When I was on writing retreat in New Mexico this spring, I kept — or aspired to keep — a traditional retreat schedule.
It involved mostly writing -- or pacing the floor while eating a block of smoked Dutch cheese -- punctuated by meditation practice in the morning, noon, and night at the Zen center down the street.
It’s here that I first heard the delightful Zen Buddhist phrase ‘Zen no chikara’.
It tickled my ears and reminded me of something crunchy that one would eat on a road trip. Like a puffed rice snack with just a sprinkle of sea salt and a hint of seaweed.
I also fixate on food when I’m on retreat, apparently. Preferably with savory undertones.
While Zen no chikara isn’t exactly edible, it’s a phrase that’s no less delicious, translating from Japanese as Zen Power or The Power of Zen.
It describes the state of being so awake and alive to what one is engaged in, that the distinction between the action and the doer of the action begins to dissolve entirely.

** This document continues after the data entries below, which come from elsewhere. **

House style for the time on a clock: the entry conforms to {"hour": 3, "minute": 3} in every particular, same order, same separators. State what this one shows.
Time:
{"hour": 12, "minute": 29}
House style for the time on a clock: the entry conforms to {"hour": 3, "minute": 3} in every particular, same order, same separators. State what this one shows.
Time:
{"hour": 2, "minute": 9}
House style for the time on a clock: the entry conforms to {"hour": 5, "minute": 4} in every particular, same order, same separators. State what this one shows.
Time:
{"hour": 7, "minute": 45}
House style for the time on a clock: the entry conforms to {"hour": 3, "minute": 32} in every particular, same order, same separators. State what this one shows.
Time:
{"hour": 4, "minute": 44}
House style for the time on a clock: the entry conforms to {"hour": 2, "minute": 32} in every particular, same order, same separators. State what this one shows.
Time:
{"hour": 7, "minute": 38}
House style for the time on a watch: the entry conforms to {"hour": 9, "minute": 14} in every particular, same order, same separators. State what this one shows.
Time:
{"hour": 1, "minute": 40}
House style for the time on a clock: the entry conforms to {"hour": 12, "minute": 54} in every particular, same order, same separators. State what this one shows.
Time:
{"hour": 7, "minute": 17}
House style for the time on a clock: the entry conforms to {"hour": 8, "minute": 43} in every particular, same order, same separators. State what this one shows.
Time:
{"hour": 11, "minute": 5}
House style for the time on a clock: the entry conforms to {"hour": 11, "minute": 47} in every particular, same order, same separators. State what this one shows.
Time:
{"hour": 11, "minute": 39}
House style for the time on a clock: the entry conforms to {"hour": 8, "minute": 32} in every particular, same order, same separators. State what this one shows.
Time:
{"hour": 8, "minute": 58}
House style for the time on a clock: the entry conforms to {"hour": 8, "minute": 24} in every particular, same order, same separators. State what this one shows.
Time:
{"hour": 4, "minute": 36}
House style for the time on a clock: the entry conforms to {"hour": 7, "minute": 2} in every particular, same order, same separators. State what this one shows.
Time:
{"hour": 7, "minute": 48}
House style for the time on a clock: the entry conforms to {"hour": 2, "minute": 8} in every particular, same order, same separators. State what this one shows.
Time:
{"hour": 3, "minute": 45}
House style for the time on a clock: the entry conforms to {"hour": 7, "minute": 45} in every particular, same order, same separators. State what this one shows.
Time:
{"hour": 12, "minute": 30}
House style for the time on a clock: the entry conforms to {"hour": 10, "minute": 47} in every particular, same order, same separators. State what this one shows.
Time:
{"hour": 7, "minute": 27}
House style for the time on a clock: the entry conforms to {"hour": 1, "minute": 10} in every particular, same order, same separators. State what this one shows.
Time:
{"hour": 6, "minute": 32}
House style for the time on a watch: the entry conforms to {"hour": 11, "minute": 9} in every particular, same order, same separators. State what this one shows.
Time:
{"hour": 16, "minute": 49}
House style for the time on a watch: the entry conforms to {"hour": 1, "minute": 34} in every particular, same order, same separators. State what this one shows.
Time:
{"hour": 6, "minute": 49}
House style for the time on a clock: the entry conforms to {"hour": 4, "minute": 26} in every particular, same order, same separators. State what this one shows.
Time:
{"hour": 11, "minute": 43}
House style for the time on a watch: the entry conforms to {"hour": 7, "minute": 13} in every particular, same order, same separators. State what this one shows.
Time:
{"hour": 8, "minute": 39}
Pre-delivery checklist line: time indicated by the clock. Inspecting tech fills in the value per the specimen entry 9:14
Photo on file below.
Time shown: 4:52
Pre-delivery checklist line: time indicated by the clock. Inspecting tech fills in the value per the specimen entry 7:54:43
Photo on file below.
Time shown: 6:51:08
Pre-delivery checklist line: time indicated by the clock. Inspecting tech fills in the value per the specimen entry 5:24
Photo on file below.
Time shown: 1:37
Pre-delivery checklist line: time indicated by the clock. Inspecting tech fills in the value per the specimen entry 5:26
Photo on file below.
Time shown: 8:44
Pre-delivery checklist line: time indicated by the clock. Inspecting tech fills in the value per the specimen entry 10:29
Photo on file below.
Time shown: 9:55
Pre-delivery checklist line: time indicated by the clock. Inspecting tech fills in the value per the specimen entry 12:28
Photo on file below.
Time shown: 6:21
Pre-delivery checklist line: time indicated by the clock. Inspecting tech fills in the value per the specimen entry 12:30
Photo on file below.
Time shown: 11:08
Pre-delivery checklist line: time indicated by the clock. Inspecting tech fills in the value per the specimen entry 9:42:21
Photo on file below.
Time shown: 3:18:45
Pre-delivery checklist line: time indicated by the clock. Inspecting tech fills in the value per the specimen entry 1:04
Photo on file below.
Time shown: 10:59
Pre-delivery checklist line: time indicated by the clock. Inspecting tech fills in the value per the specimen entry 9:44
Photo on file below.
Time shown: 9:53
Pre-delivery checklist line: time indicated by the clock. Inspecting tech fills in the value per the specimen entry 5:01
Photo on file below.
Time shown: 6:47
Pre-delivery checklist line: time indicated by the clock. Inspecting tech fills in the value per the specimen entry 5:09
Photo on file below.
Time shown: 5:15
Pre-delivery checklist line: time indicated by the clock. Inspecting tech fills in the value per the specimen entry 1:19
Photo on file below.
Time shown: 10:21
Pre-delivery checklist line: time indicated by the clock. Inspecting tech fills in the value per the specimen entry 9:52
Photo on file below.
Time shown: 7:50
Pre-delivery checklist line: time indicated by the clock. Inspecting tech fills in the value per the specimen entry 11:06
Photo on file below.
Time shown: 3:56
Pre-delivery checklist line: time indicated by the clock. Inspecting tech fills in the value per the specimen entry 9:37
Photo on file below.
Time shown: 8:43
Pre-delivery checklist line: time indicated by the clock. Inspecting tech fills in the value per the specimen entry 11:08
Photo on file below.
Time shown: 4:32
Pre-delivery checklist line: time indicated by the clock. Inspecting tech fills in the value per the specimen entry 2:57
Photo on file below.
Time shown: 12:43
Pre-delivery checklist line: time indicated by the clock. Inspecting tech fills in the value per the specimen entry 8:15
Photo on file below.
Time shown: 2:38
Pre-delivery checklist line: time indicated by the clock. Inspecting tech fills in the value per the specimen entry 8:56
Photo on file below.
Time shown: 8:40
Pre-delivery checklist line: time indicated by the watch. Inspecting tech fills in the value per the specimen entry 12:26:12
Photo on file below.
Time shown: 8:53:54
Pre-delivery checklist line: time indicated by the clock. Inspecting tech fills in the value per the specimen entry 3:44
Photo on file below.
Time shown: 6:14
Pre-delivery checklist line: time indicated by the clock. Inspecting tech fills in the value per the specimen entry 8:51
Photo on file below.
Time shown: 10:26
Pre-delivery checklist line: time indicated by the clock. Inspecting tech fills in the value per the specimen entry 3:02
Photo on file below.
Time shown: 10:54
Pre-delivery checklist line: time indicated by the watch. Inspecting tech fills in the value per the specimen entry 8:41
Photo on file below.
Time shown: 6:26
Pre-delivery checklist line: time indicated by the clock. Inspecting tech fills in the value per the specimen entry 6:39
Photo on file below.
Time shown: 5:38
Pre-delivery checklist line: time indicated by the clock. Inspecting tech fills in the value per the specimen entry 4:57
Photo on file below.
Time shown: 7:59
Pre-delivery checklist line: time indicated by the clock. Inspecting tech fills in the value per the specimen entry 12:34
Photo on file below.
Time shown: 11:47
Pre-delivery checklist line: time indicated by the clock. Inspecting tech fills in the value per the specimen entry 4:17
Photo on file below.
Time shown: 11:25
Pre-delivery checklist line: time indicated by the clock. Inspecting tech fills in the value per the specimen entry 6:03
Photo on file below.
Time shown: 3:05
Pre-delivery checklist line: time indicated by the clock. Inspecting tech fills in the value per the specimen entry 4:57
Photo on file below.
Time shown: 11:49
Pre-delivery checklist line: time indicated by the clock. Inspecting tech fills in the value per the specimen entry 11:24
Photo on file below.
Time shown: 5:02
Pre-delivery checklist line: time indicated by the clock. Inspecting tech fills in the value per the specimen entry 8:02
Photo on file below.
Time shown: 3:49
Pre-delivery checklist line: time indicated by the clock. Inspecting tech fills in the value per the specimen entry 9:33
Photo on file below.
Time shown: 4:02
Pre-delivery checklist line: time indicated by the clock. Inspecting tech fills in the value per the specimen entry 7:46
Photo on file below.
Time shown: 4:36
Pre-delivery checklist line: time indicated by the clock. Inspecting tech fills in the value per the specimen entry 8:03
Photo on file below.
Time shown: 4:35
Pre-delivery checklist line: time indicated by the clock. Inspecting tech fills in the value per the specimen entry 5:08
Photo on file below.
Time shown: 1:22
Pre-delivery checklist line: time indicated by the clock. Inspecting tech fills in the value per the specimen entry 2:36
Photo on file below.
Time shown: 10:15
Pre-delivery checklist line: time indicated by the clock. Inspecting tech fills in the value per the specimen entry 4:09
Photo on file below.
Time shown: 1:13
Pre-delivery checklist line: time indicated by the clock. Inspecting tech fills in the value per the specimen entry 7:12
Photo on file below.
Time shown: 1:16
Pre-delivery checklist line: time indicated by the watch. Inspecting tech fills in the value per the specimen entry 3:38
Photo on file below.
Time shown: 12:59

In meditation, we might think of this as the subtle shift from actively focusing on the breath — which can sometimes feel rigid and heady — to fully occupying the body breathing, in a way that is whole, unencumbered and relaxed.
It reminds me of the old sporting adage ‘Be the ball’ or as Sylvia Plath wrote of the heart’s quiet declaration: “I am. I am. I am.“
There’s a surrendering and a receiving and a full embodiment of our moment to moment experience that is happening simultaneously, without a lot of effort to make it so.
AND: This is power.
Which is what I find so delicious about Zen no chikara. It shares a very different narrative of power than the one that’s often depicted, at least in contemporary times.
Most of the examples that we're given of what power looks like in the world are something akin to a Lexus commercial : fast cuts, lots of speed, flash, zing, and assertiveness. Power is dominating and strategic.
Take “Power Yoga” for instance. The phrase oozes intensity and heat.
Zen no chikara, on the other hand, implies a power that is cool and relaxed. Gentle, even.
A power that relies more on being than on doing, and is a form of power with rather than power over. It's no less precise, and an alternative to the dominant narrative :
Power - Zen no chikara says - can be both received and offered when we inhabit our experience without force or manipulation. Communion, baby.
Doing the dishes and occupying the essence of dishes being washed.
Watching the sky as the embodiment of sky being witnessed.
Recognizing that on retreat, I'm the floor being paced and the cheese being eaten.
All we have to do is be open to it.
Because gentle, present, embodied POWER.